**WORK REQUIRED:**
Reproduce every item below word for word, with no changes.
[MATERIAL PROVIDED Boundary: Start]
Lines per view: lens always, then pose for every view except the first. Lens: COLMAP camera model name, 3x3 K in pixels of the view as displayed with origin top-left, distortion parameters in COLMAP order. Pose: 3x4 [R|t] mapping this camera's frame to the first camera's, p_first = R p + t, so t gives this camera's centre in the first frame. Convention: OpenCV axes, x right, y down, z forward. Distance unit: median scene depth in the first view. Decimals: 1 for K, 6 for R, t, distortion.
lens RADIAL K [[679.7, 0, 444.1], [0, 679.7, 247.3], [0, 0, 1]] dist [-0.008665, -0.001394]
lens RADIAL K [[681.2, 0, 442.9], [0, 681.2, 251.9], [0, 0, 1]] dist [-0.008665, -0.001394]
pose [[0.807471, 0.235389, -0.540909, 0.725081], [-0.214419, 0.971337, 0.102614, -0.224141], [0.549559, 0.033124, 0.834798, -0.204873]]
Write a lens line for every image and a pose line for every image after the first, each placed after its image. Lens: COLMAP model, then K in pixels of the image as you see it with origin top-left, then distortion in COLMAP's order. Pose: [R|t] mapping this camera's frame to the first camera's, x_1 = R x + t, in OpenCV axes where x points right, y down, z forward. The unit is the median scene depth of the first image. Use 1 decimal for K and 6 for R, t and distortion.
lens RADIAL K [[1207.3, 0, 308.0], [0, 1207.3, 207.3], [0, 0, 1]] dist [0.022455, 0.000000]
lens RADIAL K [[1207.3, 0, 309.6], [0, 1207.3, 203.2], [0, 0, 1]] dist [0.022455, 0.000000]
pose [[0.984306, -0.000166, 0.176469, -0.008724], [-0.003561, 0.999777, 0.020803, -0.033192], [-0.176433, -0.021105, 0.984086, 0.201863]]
[MATERIAL PROVIDED Boundary: End]
**REPLY TO THE TASK:**
Lines per view: lens always, then pose for every view except the first. Lens: COLMAP camera model name, 3x3 K in pixels of the view as displayed with origin top-left, distortion parameters in COLMAP order. Pose: 3x4 [R|t] mapping this camera's frame to the first camera's, p_first = R p + t, so t gives this camera's centre in the first frame. Convention: OpenCV axes, x right, y down, z forward. Distance unit: median scene depth in the first view. Decimals: 1 for K, 6 for R, t, distortion.
lens RADIAL K [[679.7, 0, 444.1], [0, 679.7, 247.3], [0, 0, 1]] dist [-0.008665, -0.001394]
lens RADIAL K [[681.2, 0, 442.9], [0, 681.2, 251.9], [0, 0, 1]] dist [-0.008665, -0.001394]
pose [[0.807471, 0.235389, -0.540909, 0.725081], [-0.214419, 0.971337, 0.102614, -0.224141], [0.549559, 0.033124, 0.834798, -0.204873]]
Write a lens line for every image and a pose line for every image after the first, each placed after its image. Lens: COLMAP model, then K in pixels of the image as you see it with origin top-left, then distortion in COLMAP's order. Pose: [R|t] mapping this camera's frame to the first camera's, x_1 = R x + t, in OpenCV axes where x points right, y down, z forward. The unit is the median scene depth of the first image. Use 1 decimal for K and 6 for R, t and distortion.
lens RADIAL K [[1207.3, 0, 308.0], [0, 1207.3, 207.3], [0, 0, 1]] dist [0.022455, 0.000000]
lens RADIAL K [[1207.3, 0, 309.6], [0, 1207.3, 203.2], [0, 0, 1]] dist [0.022455, 0.000000]
pose [[0.984306, -0.000166, 0.176469, -0.008724], [-0.003561, 0.999777, 0.020803, -0.033192], [-0.176433, -0.021105, 0.984086, 0.201863]]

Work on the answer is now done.